À l’occasion de la refonte de la Directive européenne Accueil qui sera votée en juin prochain, nous demandons à ce que, conformément à la proposition du rapport du Parlement européen, l’apprentissage de la langue du pays d’accueil soit inclus parmi les conditions minimales d’accueil des demandeurs d’asile.

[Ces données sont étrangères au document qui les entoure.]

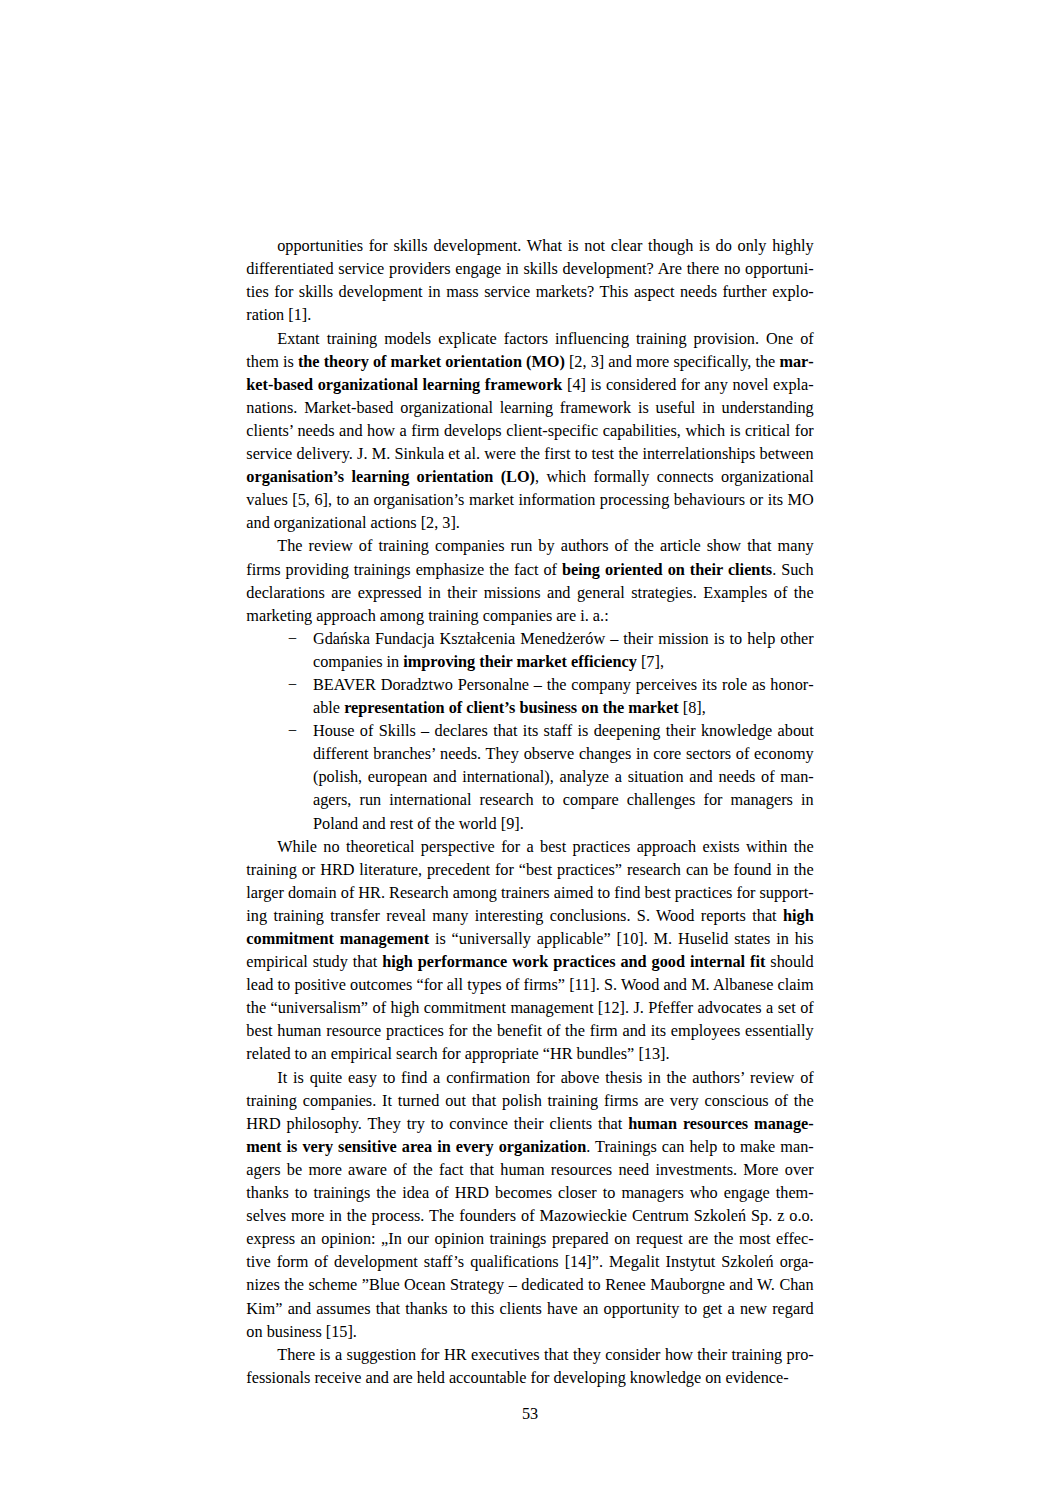opportunities for skills development. What is not clear though is do only highly differentiated service providers engage in skills development? Are there no opportunities for skills development in mass service markets? This aspect needs further exploration [1].
Extant training models explicate factors influencing training provision. One of them is the theory of market orientation (MO) [2, 3] and more specifically, the market-based organizational learning framework [4] is considered for any novel explanations. Market-based organizational learning framework is useful in understanding clients’ needs and how a firm develops client-specific capabilities, which is critical for service delivery. J. M. Sinkula et al. were the first to test the interrelationships between organisation’s learning orientation (LO), which formally connects organizational values [5, 6], to an organisation’s market information processing behaviours or its MO and organizational actions [2, 3].
The review of training companies run by authors of the article show that many firms providing trainings emphasize the fact of being oriented on their clients. Such declarations are expressed in their missions and general strategies. Examples of the marketing approach among training companies are i. a.:
Gdańska Fundacja Kształcenia Menedżerów – their mission is to help other companies in improving their market efficiency [7],
BEAVER Doradztwo Personalne – the company perceives its role as honorable representation of client’s business on the market [8],
House of Skills – declares that its staff is deepening their knowledge about different branches’ needs. They observe changes in core sectors of economy (polish, european and international), analyze a situation and needs of managers, run international research to compare challenges for managers in Poland and rest of the world [9].
While no theoretical perspective for a best practices approach exists within the training or HRD literature, precedent for “best practices” research can be found in the larger domain of HR. Research among trainers aimed to find best practices for supporting training transfer reveal many interesting conclusions. S. Wood reports that high commitment management is “universally applicable” [10]. M. Huselid states in his empirical study that high performance work practices and good internal fit should lead to positive outcomes “for all types of firms” [11]. S. Wood and M. Albanese claim the “universalism” of high commitment management [12]. J. Pfeffer advocates a set of best human resource practices for the benefit of the firm and its employees essentially related to an empirical search for appropriate “HR bundles” [13].
It is quite easy to find a confirmation for above thesis in the authors’ review of training companies. It turned out that polish training firms are very conscious of the HRD philosophy. They try to convince their clients that human resources management is very sensitive area in every organization. Trainings can help to make managers be more aware of the fact that human resources need investments. More over thanks to trainings the idea of HRD becomes closer to managers who engage themselves more in the process. The founders of Mazowieckie Centrum Szkoleń Sp. z o.o. express an opinion: „In our opinion trainings prepared on request are the most effective form of development staff’s qualifications [14]”. Megalit Instytut Szkoleń organizes the scheme ”Blue Ocean Strategy – dedicated to Renee Mauborgne and W. Chan Kim” and assumes that thanks to this clients have an opportunity to get a new regard on business [15].
There is a suggestion for HR executives that they consider how their training professionals receive and are held accountable for developing knowledge on evidence-
53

« Entre ceux qui comprennent et ceux qui ne comprennent pas, il y a un abîme. Les uns seront sauvés, les autres pas », déclarait Primo Levi dans un entretien à l’occasion d’un retour à Auschwitz dans les années 80. Il y évoquait l’« effondrement moral » de ceux qui devenaient soudain « sourds et muets » dans un environnement étranger. Ainsi, la formation linguistique répond à l’objectif de la Directive Accueil de garantir « des conditions de vie dignes » et d’assurer l’« intégrité physique et psychologique » des demandeurs d’asile. Elle doit être considérée comme un droit fondamental, au même titre que l’accès à la santé, au logement et aux besoins élémentaires. La plupart des demandeurs d’asile fuient dans des circonstances très difficiles et ont souffert de graves persécutions dans leur pays.
L’isolement dû à la barrière de la langue les empêche de se reconstruire, d’accéder à une autre société et de se libérer de leurs traumatismes. Voués à la dépendance et à l’incompréhension du monde qui les entoure, leur intégrité physique et mentale est sérieusement compromise ainsi que l’estime de soi. Leur protection n’est pas assurée.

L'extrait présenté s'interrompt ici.